Lee Dellon developed the Pressure Sensitive Specified Device (PSSD) which
tests 1 point static (1PS) and 2 point static (2PS) and 1 (1PM) and 2
point moving (2PM) discrimination. 2PS is the first to go with nerve degeneration,
1 PM is the first to return with nerve regeneration. He has likened an
increased pressure threshold to increased distal latency or decreased
conduction velocity as no nerve fibers have died yet, they are just demyelinated.
When two point discrimination changes, this is indicative that nerve fibers
are dying and it is analagous to a decrease in amplitude.Classification
of Nerve Injury
Physiologic conduction block
Lundborg described a physiologic conduction block that is due to either
intraneural ischemia or a metabolic (ionic) conduction block, with little
or no fiber pathology.4 Intraneural ischemia impairs the ATP dependent
Na+/K+ pump which stops any nerve impulse transmission.
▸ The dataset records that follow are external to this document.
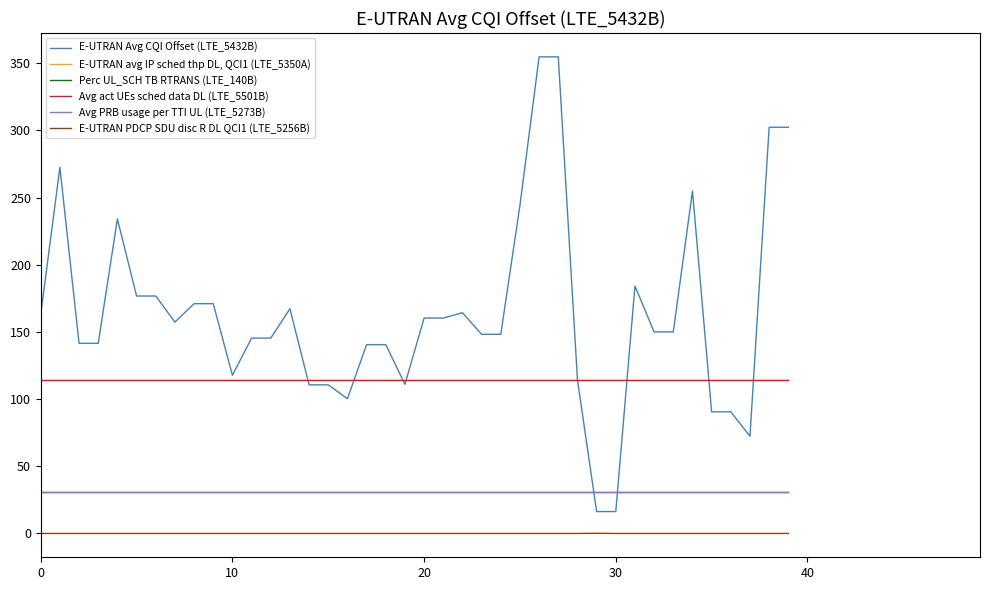

Which series has the largest range (max minus min)?

E-UTRAN Avg CQI Offset (LTE_5432B)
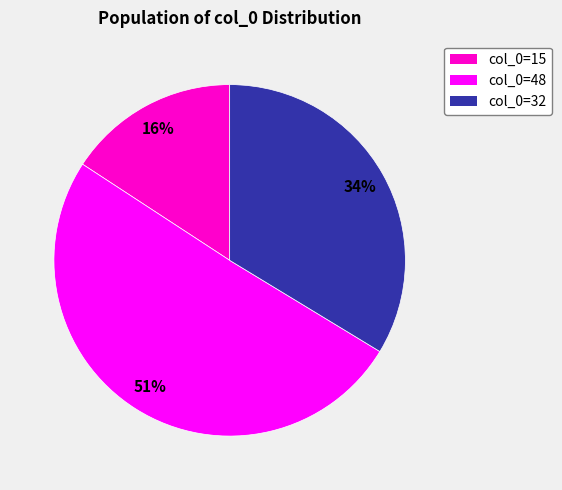

Which category accounts for the majority?

col_0=48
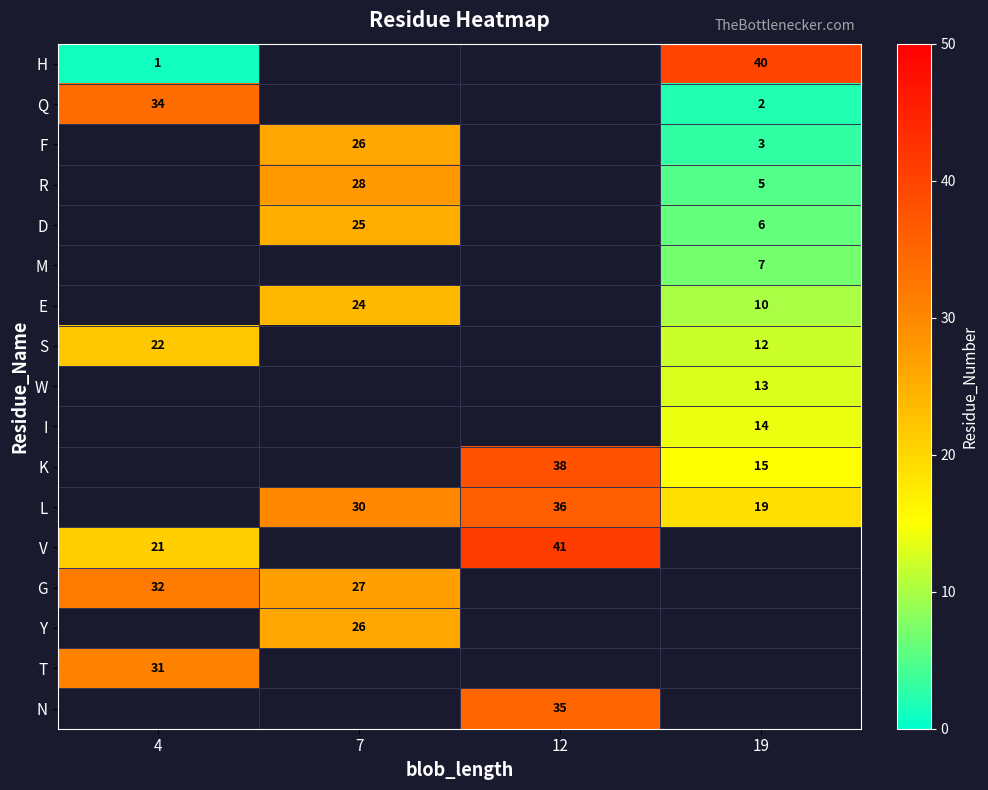

Is it true that L equals 60 at 12?

False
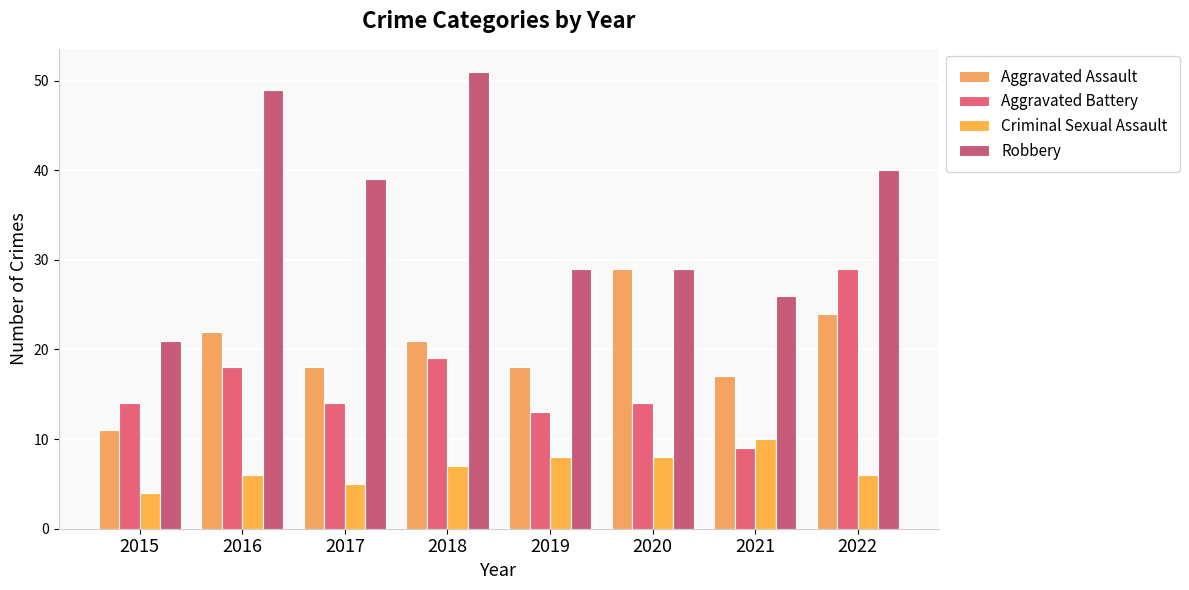

Is the value of Aggravated Assault at 2015 greater than the value of Aggravated Battery at 2017?

No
An example of
this would be the reversible compression of the sciatic nerve that one
may experience with prolonged sitting at a movie theater. Sensory and
motor conduction across the compressed segment is blocked by this loss
of circulation, but immediately recovers once the compression is released.
With more prolonged ischemia intraneural edema develops hence recovery
occurs over days or weeks. Axonal transport is also energy dependent hence
extended ischemia may affect the nerve cell body function and viability.
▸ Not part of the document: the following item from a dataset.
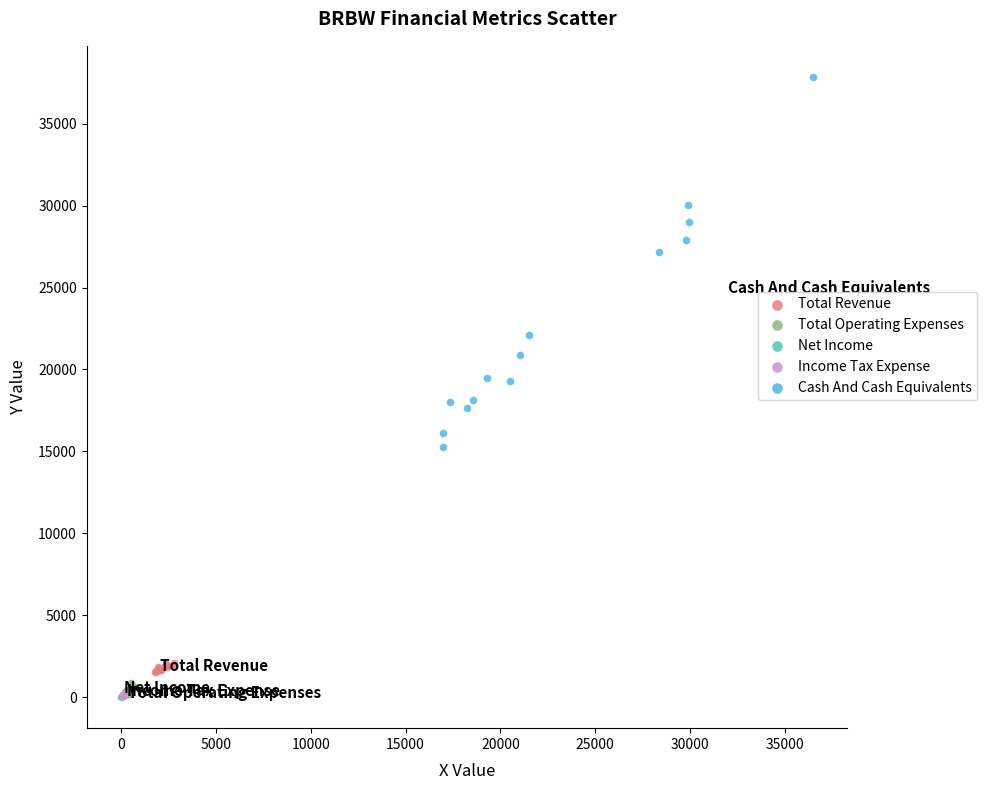

Which series has the largest Y range (max minus min)?

Cash And Cash Equivalents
Irreversible nerve fiber damage does occur if the ischemia lasts more
than 6-8 hours.3
The nerve connective tissue remains intact, but there is focal demyelination,
which allows current leakage. The time for the action potential to reach
threshold at successive nodes is consequently prolonged. Partial lesions
demonstrate slowing due to the loss of faster conducting fibers or demyelination
of surviving fibers. The more protracted the compression, the slower the
nerve conduction velocity ( NCV) due to repeated episodes of demyelination
and subsequent remyelination. More extensive demyelination results in
complete conduction block. The most apparent finding on the EMG is reduced
recruitment, due to a reduced number of motor unit potentials firing more
rapidly than normal.12 The clinical correlate is that of muscle weakness
without denervation, but fibrillation potentials may occasionally be seen.